Purtroppo però non è così. Scrive l'Huffington Post: "commissionato da State Street Global Advisors, terzo asset manager più grande del mondo, il progetto ha lo scopo di sensibilizzare l'opinione pubblica sul ruolo delle donne. L'istallazione fa parte di uno sforzo più ampio: quello di chiedere a 3500 aziende di investire di più sulle donne e aumentare il numero di dirigenti femmina". Svuotato da ogni riferimento alla giustizia sociale e all'oppressione economica ed esistenziale, la statua della bambina ha il mero significato di reclamare l'aumento del numero di donne in posizione di potere all'interno dello spietato e cinico sistema finanziario mondiale. Siamo in presenza di un femminismo depurato e isolato rispetto a tutte le altre lotte (sociali, economiche, per il riconoscimento) che ha come unico obiettivo quello di far sì che le donne possano concorrere a gestire, alla pari degli uomini, il sistema di sfruttamento globale. Questo femminismo predatorio, del tutto in contrasto con altri movimenti sociali e per i diritti delle donne, fa tanto più paura quanto più viene a far parte della narrazione egemonica delle classi dominanti. Nancy Frazer parla a proposito, giustamente, di un neoliberismo progressista, ovvero di un sistema economico di destra che riproduce le sue condizioni di dominazione tramite una cultura egemonica gouchiste e liberal.

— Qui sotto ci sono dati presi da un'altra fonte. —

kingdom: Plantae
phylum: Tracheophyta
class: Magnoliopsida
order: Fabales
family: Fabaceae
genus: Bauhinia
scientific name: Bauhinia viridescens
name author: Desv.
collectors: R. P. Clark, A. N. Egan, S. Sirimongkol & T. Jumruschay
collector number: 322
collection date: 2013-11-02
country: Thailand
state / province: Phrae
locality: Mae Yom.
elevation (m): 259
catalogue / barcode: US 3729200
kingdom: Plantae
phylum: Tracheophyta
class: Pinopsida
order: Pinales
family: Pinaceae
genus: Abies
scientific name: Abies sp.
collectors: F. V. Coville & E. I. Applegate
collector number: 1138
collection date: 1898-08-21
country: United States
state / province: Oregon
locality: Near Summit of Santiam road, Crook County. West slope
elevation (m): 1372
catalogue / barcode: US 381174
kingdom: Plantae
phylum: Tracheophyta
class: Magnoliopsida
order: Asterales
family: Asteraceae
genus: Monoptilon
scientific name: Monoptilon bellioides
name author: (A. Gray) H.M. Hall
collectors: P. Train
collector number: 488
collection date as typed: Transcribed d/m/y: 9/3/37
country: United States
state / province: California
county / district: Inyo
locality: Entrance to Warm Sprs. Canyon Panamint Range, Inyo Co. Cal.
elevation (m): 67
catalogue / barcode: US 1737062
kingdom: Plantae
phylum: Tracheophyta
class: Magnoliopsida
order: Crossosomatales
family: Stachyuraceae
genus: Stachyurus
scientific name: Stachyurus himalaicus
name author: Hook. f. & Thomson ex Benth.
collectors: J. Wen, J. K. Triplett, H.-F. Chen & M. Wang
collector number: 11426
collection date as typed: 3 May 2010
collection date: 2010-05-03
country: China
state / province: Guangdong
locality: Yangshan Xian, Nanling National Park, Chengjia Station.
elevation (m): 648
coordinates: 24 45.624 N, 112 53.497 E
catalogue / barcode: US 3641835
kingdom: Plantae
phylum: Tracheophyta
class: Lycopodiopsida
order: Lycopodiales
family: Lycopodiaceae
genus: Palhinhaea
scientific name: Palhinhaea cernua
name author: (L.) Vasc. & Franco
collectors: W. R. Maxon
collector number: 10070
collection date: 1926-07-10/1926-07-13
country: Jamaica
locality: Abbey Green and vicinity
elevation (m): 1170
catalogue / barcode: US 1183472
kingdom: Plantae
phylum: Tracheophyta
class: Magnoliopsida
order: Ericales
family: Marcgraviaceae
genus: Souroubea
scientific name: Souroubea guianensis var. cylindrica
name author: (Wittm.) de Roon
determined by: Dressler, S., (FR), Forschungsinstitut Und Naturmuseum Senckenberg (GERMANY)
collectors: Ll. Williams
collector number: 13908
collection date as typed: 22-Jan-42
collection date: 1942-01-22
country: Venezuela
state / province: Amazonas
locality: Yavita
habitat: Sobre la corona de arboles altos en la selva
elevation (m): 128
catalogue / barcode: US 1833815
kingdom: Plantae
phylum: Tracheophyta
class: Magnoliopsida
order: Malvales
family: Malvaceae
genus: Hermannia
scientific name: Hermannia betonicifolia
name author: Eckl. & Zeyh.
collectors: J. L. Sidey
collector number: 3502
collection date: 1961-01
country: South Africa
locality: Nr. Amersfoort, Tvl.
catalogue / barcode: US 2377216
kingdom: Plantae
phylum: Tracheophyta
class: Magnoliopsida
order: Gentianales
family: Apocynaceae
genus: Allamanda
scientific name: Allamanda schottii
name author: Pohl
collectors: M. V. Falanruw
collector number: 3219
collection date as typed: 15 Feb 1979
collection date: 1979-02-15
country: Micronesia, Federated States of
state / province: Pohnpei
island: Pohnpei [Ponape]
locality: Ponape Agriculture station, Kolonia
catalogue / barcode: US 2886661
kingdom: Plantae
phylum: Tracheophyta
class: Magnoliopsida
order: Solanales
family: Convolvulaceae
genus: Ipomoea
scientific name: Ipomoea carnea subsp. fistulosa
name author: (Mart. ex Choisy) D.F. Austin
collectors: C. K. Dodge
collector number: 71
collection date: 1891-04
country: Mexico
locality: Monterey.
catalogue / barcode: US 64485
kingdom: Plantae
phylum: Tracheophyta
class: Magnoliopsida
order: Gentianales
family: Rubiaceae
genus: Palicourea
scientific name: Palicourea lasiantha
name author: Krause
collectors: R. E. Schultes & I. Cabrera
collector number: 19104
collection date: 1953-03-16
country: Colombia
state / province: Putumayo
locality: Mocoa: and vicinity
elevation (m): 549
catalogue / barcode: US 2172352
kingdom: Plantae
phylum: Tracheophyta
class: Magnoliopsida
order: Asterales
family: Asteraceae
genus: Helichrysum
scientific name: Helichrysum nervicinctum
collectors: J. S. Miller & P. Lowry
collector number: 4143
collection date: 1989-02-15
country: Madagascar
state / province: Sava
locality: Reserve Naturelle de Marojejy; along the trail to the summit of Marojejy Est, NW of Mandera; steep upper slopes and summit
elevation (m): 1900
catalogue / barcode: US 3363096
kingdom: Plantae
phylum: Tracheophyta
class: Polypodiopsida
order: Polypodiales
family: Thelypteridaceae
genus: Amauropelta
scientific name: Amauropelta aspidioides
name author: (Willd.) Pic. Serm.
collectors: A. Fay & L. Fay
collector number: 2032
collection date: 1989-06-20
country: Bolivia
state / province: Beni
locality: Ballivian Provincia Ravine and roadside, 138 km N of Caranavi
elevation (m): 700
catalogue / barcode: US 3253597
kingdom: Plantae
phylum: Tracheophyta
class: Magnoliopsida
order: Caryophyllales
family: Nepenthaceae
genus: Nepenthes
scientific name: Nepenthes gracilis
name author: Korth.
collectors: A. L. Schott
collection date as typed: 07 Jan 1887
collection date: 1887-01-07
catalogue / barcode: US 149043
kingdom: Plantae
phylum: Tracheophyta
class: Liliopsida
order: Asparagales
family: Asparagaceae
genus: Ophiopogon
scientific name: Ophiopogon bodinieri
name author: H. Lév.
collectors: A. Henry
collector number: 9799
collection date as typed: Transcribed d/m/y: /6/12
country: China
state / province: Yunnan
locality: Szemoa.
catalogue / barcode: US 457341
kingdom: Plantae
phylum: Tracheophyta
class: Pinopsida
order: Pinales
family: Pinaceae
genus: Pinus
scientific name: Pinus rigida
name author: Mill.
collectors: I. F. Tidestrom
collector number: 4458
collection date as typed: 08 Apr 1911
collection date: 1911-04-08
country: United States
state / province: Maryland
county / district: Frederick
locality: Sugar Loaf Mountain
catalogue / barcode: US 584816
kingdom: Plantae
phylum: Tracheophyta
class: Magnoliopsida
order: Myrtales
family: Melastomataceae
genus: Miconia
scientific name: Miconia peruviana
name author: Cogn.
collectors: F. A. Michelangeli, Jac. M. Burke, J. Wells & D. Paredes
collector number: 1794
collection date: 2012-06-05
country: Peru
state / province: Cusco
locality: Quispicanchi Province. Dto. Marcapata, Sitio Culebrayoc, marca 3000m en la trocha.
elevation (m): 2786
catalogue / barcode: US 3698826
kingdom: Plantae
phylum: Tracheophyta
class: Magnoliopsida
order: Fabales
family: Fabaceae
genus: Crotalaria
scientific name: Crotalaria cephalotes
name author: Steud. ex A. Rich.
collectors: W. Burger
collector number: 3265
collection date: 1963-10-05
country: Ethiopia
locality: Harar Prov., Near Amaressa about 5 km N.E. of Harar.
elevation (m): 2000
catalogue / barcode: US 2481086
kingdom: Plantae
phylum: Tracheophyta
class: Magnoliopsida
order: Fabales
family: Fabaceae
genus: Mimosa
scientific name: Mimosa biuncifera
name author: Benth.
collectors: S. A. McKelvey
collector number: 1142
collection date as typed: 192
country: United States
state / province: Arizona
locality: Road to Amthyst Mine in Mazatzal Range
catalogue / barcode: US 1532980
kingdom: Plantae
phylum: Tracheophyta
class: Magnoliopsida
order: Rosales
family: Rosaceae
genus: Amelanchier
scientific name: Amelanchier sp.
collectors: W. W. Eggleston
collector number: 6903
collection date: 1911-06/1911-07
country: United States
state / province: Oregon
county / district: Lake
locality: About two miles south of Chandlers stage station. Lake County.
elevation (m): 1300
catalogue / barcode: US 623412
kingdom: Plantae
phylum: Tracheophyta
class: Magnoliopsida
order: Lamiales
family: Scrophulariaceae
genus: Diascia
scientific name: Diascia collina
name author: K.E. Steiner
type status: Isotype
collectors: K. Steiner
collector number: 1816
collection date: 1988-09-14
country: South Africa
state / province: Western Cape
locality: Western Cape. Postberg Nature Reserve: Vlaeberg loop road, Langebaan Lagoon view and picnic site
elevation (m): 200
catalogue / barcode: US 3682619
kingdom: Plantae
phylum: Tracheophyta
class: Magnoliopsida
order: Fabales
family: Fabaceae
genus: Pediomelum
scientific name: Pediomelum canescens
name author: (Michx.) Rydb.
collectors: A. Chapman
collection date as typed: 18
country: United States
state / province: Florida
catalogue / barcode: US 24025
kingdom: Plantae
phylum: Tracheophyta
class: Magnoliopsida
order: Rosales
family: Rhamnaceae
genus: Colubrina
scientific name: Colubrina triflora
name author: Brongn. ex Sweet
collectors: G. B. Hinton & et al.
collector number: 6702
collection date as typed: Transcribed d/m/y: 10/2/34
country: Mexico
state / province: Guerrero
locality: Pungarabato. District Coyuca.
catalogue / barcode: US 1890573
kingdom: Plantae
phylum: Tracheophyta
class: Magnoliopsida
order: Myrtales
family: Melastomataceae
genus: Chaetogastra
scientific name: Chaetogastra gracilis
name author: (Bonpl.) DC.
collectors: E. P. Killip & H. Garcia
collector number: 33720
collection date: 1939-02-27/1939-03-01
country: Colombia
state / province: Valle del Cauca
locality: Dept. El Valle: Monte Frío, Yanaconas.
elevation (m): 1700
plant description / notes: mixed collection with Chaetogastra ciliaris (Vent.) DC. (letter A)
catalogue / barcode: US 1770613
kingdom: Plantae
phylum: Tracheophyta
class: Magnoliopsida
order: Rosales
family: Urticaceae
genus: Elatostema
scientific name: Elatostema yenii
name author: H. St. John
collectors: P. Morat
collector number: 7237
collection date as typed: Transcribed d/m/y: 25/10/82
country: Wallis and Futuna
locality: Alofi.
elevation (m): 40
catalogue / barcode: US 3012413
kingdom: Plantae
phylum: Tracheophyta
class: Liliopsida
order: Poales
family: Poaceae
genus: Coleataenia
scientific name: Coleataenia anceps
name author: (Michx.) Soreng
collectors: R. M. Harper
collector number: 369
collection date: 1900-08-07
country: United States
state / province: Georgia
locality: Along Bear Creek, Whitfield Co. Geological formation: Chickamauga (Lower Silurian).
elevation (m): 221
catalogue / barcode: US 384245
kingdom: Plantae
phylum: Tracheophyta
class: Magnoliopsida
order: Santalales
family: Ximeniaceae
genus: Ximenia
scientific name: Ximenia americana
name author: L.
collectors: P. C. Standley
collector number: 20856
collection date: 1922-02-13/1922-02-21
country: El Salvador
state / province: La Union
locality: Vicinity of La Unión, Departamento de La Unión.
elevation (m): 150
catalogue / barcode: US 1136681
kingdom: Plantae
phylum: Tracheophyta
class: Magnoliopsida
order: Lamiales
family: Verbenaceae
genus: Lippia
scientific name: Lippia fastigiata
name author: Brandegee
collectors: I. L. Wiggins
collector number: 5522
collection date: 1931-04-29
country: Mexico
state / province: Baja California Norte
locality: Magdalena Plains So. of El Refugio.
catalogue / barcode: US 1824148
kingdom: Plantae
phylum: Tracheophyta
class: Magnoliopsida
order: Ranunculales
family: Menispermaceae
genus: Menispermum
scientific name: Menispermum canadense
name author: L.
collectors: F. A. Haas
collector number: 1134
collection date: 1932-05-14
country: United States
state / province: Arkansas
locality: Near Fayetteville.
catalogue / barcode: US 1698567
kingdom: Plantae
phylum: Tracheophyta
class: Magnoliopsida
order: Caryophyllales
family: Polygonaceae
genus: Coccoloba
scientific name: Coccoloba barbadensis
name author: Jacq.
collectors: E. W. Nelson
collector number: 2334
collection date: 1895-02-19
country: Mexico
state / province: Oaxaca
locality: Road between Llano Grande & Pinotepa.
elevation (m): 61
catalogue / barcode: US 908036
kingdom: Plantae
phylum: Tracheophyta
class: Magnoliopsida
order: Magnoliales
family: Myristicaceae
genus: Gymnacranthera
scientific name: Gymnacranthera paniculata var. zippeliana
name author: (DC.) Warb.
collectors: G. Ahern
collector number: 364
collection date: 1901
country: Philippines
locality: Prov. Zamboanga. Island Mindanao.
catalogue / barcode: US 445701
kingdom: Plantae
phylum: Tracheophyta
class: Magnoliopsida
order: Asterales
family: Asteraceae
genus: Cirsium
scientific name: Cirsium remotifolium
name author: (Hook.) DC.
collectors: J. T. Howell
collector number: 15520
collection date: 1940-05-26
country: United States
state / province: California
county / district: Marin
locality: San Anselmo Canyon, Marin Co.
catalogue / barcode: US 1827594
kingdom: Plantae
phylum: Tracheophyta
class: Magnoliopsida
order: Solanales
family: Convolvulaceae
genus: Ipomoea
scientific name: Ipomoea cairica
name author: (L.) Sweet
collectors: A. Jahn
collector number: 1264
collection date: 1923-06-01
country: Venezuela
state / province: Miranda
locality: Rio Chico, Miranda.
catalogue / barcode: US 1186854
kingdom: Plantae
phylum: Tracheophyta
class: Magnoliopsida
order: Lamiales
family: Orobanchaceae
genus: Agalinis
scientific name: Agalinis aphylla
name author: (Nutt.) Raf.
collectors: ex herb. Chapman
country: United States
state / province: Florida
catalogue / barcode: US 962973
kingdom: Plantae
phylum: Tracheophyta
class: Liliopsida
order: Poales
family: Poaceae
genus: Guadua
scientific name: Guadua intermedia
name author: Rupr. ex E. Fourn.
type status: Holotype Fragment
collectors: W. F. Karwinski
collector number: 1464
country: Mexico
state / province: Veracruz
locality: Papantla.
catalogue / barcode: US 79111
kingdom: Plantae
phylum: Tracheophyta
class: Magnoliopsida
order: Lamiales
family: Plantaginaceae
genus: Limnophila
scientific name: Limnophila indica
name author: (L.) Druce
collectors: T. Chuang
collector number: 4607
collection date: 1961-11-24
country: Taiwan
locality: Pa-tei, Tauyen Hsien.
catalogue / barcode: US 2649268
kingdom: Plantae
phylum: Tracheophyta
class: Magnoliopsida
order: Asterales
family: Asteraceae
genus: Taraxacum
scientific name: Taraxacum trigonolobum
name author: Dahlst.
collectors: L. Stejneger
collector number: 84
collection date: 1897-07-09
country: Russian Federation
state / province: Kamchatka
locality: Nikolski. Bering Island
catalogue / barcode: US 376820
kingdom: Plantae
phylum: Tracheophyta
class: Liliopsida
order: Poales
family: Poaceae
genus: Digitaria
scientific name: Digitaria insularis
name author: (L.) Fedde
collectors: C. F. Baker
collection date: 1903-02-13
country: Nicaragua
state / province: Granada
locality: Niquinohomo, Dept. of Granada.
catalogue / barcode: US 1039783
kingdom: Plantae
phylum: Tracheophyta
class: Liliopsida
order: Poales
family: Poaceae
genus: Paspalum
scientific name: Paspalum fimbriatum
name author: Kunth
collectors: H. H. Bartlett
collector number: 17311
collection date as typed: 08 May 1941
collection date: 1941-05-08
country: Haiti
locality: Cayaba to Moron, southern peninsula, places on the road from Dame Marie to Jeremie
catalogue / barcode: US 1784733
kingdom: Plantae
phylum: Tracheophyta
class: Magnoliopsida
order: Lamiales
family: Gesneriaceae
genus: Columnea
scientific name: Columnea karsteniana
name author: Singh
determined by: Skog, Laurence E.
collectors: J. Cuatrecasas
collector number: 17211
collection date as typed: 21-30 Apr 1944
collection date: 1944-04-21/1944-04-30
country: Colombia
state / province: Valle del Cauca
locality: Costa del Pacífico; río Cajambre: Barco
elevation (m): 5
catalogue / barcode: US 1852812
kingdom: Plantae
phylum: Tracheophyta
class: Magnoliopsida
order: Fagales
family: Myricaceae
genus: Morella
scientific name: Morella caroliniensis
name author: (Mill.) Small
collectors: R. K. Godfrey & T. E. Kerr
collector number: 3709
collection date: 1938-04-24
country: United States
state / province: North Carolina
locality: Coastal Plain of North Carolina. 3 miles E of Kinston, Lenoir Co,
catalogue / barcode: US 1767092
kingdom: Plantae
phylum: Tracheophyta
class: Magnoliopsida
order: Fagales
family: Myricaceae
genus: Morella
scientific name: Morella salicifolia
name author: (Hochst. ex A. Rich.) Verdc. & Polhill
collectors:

Così un femminismo glamour da caffè letterario che rivendica solo i diritti civili e che enfatizza l'aspetto individuale e identitario non fa più paura, anzi il suo potenziale sovversivo viene assorbito e, spogliato della sua carica contestatrice, utilizzato allo scopo di mantenere lo status quo. La carica retorica dei discorsi della cantante Taylor Swift o dell'attrice Emma Watson, che tanto piace alle élite cosmopolite e alle istituzioni internazionali come ONU e FMI, è l'emblema di un politically correct che rischia di fagocitare anche il mondo femminista e ridurlo ad ancella del sistema neoliberista transnazionale. Da una parte si tende a tornare a un femminismo liberale ottocentesco, interessato solo a rimuovere alcune barriere formali e a rompere il soffitto di cristallo senza mettere in discussione le altre forme di oppressione, dall'altra si reifica eccessivamente un approccio edonista ("disobbedire godendo") e iperindividualista che non fa più scalpore nemmeno coi suoi slogan più raccapriccianti come "non ho mai abortito ma avrei voluto farlo". Come spesso accade, il prezzo pagato per l'attenzione mediatica è stato uno snaturamento che rischia di essere fatale. La contingenza storica è estremamente negativa, ma occorre ripartire da quel femminismo (oggi purtroppo minoritario) in grado di dare una lettura più approfondita e articolata dell'oppressione e del conflitto sociale.